É pena que em Portugal a questão ambiental seja tão desvalorizada e se tenha deixado aquela zona naquele estado.

Almeida em grande estilo na passagem de uma ribeira

Após deixarmos as minas voltávamos a entrar em zonas alagadas de água, sendo que uma vez mais desmontava sempre que tínhamos de atravessar lama, ribeiros e lagos.
Apenas pensava que teria sido melhor ter levado as galochas e uma jangada……
O Almeida pacientemente esperava por mim….

Apenas após o dobrar dos 80 km’s é que comecei a sentir-me mais confiante, pois agora apenas faltava uma maratona.
O percurso após o abastecimento intermédio da prova tinha uma longa descida em alcatrão, onde apanhamos com uma chuva forte e com bastante vento. Nalgumas partes era só fechar os olhos e seguir…..
Depois descida começava uma fase de longas subidas, inicialmente em alcatrão e depois em estradão, com cerca de 10 km’s. Foi nesta parte que me comecei a sentir melhor fisicamente, e a dividir as despesas com o Almeida. Nesta longa subida começamos finalmente a ultrapassar pessoal.

Depois da subida voltamos ao alcatrão e a uma nova zona de terreno acidentado, com mais umas ribeiras para poder desmontar e molhar os pés…..
O Almeida desta vez já não precisava de esperar na outra margem, pois nesta fase já me ia a sentir bastante melhor, pelo que seguia quase sempre na frente a marcar o rtimo.

Nos últimos km’s conseguimos ultrapassar bastante pessoal, que teve a visita do Homem da Marreta.
Nesta fase da prova rolámos com um atleta que merece uma referência nesta crónica, pois fazer uma Ultramaratona com uma bike sem suspensão e em singlespeed não é para todos.

Na parte final da prova ainda tivemos oportunidade de passar nas 4 poças, 5 riachos e 3 lamaçais do concelho de Serpa onde ainda não tínhamos passado, pelo que até chegarmos ao alcatrão ainda tive mais uns momentos de azia…..

Os últimos km’s eram em alcatrão, o que nos facilitou a vida, pois após 150 km’s, já queria era um pouco de descanso.
O Almeida estava satisfeito pois tinha cumprido o objectivo de fazer a prova em menos de 10h.

O comentário do Hugo desta foto no facebook é: O Grande duo de Mação contra uma dupla de vigaristas....

No final da prova fiquei com o sentido de ter cumprido a missão….

Este ano a prova ficou marcada pela chuva da semana anterior, que obrigou a alterações do percurso e que acabaram por o tornar ainda mais duro, pelo terreno estar bastante pesado.
O balanço nesta primeira abordagem a uma ultramaratona foi positivo, embora tenha ficado com a impressão de que poderia ter feito um tempo bastante melhor e limitado menos a performance do Almeida.
No entanto a proximidade com o Geo-Raid e o fraco estado de forma, fez com que tivesse tido uma abordagem bastante conservadora nos primeiros 70 km’s.

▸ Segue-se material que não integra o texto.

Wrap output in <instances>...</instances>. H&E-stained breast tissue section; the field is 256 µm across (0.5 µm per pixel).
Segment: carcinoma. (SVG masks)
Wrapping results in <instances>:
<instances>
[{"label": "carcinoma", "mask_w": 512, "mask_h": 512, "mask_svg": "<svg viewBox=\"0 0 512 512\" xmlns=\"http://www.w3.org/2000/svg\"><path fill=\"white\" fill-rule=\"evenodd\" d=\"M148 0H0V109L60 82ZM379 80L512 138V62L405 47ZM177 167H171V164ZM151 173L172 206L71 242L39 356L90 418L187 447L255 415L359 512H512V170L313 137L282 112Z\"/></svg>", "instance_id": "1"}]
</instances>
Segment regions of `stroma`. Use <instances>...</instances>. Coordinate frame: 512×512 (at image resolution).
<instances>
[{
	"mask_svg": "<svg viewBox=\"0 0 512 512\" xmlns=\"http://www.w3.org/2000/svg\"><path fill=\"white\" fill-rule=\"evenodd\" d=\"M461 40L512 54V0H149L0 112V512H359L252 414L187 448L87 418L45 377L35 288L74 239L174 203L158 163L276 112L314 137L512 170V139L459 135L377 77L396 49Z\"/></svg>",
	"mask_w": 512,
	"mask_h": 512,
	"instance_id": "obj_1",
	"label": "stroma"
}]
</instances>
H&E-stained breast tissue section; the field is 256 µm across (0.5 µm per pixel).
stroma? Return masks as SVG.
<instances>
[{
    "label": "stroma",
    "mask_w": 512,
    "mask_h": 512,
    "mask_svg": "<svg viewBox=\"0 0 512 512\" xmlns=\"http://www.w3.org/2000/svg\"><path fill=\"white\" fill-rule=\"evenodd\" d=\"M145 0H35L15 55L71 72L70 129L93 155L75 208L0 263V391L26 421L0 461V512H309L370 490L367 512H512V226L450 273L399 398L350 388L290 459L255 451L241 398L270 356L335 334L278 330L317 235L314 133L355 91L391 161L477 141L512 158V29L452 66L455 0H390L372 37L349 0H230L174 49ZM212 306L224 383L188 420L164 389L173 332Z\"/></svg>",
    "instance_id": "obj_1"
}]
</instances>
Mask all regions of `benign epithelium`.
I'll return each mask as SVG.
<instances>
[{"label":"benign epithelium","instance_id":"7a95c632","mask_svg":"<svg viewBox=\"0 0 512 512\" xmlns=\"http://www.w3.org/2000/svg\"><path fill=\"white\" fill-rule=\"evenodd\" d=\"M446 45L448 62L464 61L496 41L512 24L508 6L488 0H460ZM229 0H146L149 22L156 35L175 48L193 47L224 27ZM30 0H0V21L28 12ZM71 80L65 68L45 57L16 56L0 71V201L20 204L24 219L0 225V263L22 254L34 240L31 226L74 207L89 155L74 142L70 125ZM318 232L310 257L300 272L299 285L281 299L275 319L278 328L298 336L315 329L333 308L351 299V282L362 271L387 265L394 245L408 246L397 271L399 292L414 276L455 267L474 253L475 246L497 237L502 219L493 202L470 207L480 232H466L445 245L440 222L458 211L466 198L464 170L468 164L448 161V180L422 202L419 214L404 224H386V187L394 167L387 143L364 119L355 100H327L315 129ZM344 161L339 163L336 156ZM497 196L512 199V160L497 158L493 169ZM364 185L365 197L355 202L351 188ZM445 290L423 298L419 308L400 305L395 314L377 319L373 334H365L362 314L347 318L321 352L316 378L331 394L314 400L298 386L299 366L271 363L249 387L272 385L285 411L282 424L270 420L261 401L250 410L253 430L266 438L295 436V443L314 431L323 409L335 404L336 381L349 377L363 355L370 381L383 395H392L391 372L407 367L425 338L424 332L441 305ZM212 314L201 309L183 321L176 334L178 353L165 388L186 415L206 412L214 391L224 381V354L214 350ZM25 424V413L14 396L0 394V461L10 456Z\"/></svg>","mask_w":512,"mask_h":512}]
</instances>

Não sei se voltarei a participar nesta ultramaratona, pela proximidade em termos de calendário com outras provas, por ser muito cedo na minha época desportiva, pelo facto de o Almeida ter indicado que o percurso era bastante semelhante ao dos anos anteriores e finalmente pela organização ter falhado na avaliação das condições dos primeiros km’s de prova.